Code Soloist #12: These are the things you think you know until you do them
You think you can build an ambitious startup* by yourself. The truth is, you can build any number of them that you feel are 80% complete. Turns out, 80% of the business is in the other 20% you can’t do well, or fast, or cheaply. Pareto’s a bitch. You’re better off in terms of expectations if you flip Pareto’s principle around: when you’re 80% done, you’re 20% of the way there.
You think you have both the time, and money, to ship a finished product before that deadline you’re thinking of. This is because the conventional wisdom says that the cost of building a startup in the current technology climate borders on free, with time being the only capital needed. This is relativity, and it doesn’t apply to you, assuming you don’t have a significant source of funds. An engineer-founded startup today still requires cash, in the form of servers and graphic design. The former is cheap enough if you’ve got a full time gig, and the latter varies. But code soloists likely don’t consider the five to ten thousand dollar investment in decent design as ‘bordering on free’, or, they lie to themselves and say that design is a secondary concern. There’s only one of you**, and you need to pay for outside help.
You think that business book you’re reading is a great book for you, and not just for startup teams with funding and the luxury of unlimited focus. Be wary of the insights from teams. While there’s lot of positivity and energy to unearth in business book classics and new work from your favorite web-slinging duo, you’ll be better off reading these books like you would read a self-improvement manual, with an eye to the future and a casual air. Beyond the criticism that these books largely contain what you already know from experience and social osmosis, as a single developer team, the actionable parts rarely transfer well to your specific goals.
You think you should start with a minimum viable product. The truth is, you need to start, and stop, with a minimum viable business. The product should be small enough that the minimum version of it is all there is. Kent Beck said recently, “Don’t try to do big things. Do little things that can grow into big things”. Taking this mentality at face value, you unconsciously expand your idea out beyond your capacity, and the justification is, you only have to work on one small piece at a time. But that’s revolution, not evolution. The difference is, revolution is never finished, evolution can be what it is for as long as it’s convenient. If you’re racking up experience building whole products, however small they are, the opportunities for these products to evolve after the fact are endless, but if all you’ve got after months of effort are sign posts pointing to some vague concept of a larger product, you’re spinning the wheels. Don’t build small pieces of a possibly big thing, build a lot of small things that stay small. Evolve the winners.
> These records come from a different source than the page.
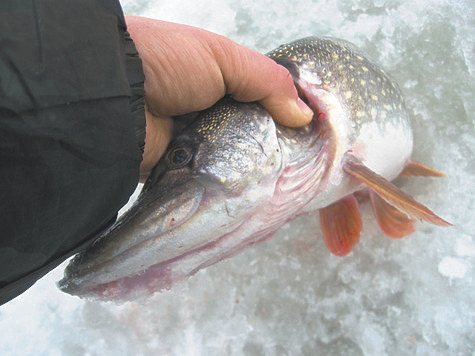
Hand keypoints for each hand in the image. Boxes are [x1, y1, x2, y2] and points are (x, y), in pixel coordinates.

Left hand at [125, 16, 312, 180]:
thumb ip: (267, 81)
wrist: (112, 96)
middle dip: (269, 147)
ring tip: (282, 183)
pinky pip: (208, 179)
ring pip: (230, 159)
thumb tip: (304, 115)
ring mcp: (193, 142)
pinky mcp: (178, 169)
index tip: (308, 135)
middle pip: (247, 133)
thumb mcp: (223, 57)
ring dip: (249, 168)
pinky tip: (251, 192)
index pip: (258, 102)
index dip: (282, 116)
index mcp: (217, 82)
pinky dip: (225, 183)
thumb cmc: (166, 62)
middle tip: (298, 165)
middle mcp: (206, 111)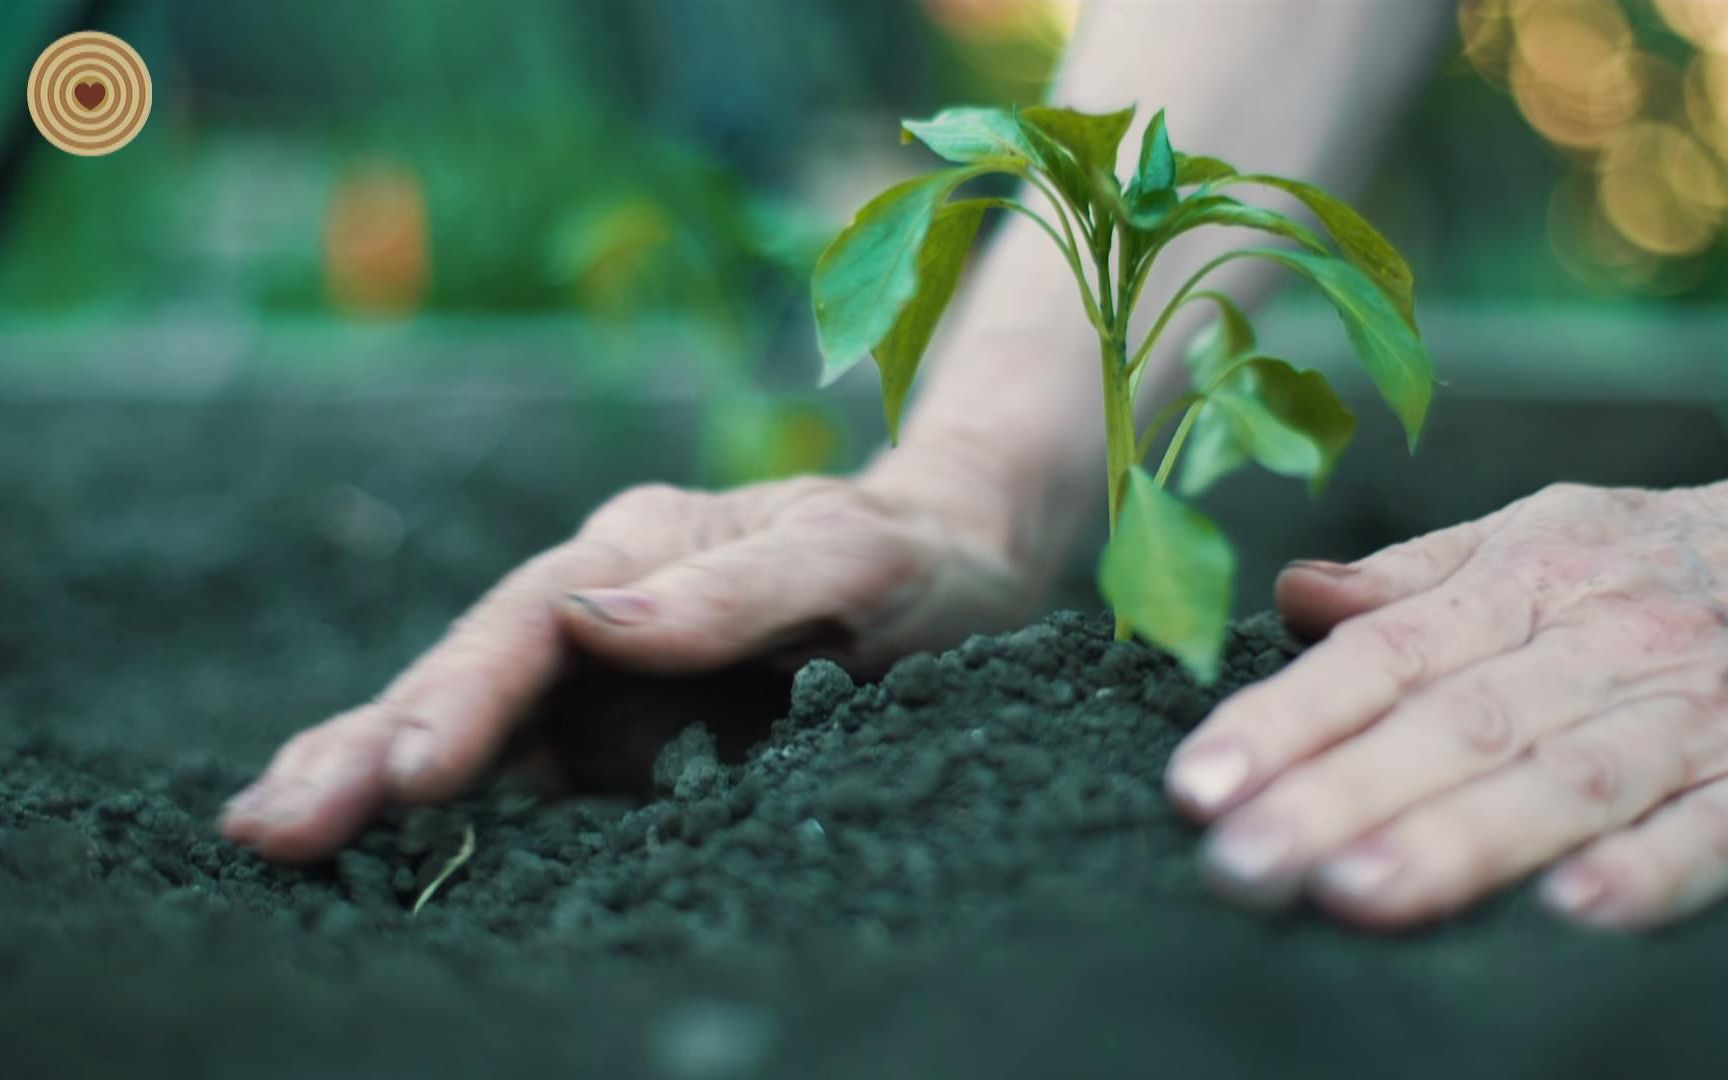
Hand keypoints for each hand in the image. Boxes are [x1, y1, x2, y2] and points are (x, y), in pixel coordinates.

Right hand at [222, 447, 1037, 861]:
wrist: (952, 567)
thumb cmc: (906, 554)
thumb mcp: (846, 557)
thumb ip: (732, 587)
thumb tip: (595, 620)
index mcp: (635, 551)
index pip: (528, 621)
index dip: (462, 692)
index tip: (410, 770)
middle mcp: (595, 614)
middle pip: (462, 676)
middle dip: (366, 748)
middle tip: (268, 828)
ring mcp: (599, 684)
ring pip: (467, 733)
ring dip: (369, 783)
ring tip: (271, 842)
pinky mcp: (620, 744)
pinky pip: (524, 785)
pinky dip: (442, 823)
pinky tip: (374, 865)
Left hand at [1166, 482, 1727, 930]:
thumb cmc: (1644, 560)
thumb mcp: (1535, 536)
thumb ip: (1414, 575)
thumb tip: (1293, 592)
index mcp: (1521, 584)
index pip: (1380, 658)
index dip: (1284, 718)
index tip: (1197, 783)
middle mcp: (1593, 647)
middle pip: (1451, 726)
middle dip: (1338, 796)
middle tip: (1239, 866)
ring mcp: (1684, 714)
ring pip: (1562, 779)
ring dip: (1461, 838)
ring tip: (1356, 893)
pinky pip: (1711, 825)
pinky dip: (1651, 865)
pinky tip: (1574, 912)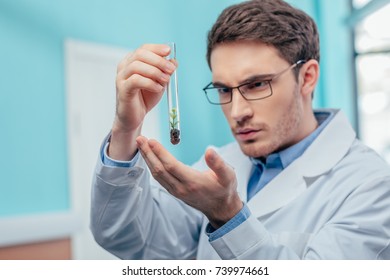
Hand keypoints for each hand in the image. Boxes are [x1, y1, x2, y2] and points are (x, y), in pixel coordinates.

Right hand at [109, 44, 176, 159]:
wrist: (135, 117)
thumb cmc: (146, 98)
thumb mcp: (159, 82)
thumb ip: (165, 71)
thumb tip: (174, 61)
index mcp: (132, 61)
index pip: (144, 48)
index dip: (157, 48)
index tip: (169, 51)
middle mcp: (124, 66)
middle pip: (140, 54)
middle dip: (158, 60)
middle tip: (171, 70)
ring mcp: (121, 77)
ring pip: (137, 66)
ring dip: (155, 72)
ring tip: (165, 81)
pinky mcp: (122, 89)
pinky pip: (136, 80)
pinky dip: (150, 83)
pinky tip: (158, 89)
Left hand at [136, 136, 242, 228]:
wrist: (221, 208)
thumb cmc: (225, 189)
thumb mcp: (228, 176)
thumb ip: (218, 164)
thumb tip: (209, 150)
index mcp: (193, 182)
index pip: (171, 166)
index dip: (160, 153)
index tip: (151, 140)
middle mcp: (181, 188)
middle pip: (159, 170)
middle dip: (148, 154)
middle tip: (139, 139)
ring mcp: (176, 191)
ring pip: (157, 174)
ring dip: (147, 159)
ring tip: (141, 144)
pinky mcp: (174, 191)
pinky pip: (159, 178)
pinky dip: (151, 166)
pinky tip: (148, 156)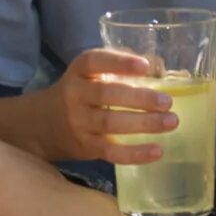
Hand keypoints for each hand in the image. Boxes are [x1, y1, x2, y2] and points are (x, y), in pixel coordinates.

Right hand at [53, 48, 173, 163]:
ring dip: (143, 124)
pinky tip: (157, 151)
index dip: (119, 62)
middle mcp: (75, 95)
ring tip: (171, 122)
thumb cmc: (80, 94)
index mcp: (79, 72)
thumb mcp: (90, 75)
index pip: (94, 61)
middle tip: (167, 102)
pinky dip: (134, 154)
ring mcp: (79, 122)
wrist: (44, 125)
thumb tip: (163, 69)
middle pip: (106, 94)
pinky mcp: (85, 146)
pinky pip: (111, 152)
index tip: (145, 66)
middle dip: (140, 98)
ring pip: (110, 123)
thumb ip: (120, 68)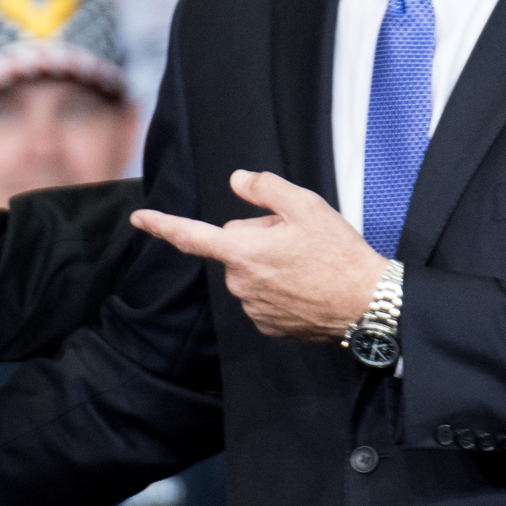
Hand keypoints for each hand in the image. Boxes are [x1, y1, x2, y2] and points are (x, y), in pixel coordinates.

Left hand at [131, 169, 390, 341]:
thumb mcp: (305, 205)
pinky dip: (278, 288)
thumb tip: (237, 180)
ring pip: (250, 271)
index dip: (162, 225)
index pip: (191, 235)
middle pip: (235, 246)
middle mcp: (239, 282)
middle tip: (296, 239)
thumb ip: (265, 187)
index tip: (139, 219)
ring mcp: (252, 307)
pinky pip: (262, 296)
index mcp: (242, 251)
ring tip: (306, 264)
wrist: (365, 303)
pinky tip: (305, 285)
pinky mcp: (267, 325)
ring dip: (269, 263)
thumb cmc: (337, 254)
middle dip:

You think there’s no money in a crowded marketplace***. You’ve got more than enough literature to prove that app stores in any flavor don’t bring big profits for nearly everyone who invests in building software for them. Turns out, the world is a lot bigger than an app store, and the same business principles apply in both places. Doing business is hard in any forum. Would you rather try to get the attention of a smaller pool of potential customers with a proven record of purchasing software on your platform, or nearly 7 billion without?
* I consider ‘startup’ here as a term for ‘new business’, but I’d argue that a new business built by one person isn’t really a ‘startup’ at all, and throwing the word around limits you to thinking about your new business as something that needs to grow fast, or be big, to live up to its name. Really, ‘startup’ should be reserved for companies with a board and funding. If you have neither, you’re probably a ‘new business’, which doesn’t limit your thinking at all, or heap false expectations on your plans.
** Contrary to physics, a founder that is simultaneously a developer and a designer, and skilled in both disciplines, is really two people. You can distinguish them from others by the large, conical horn growing from their foreheads.
*** Hat tip to Adam McNamara of Select Start Studios for the conversation that led to this idea.
Code Soloist is for single-person software development companies that are trying to start something big with their bare hands. In it, I try to impart whatever I’ve learned, for better or worse, doing the same thing badly.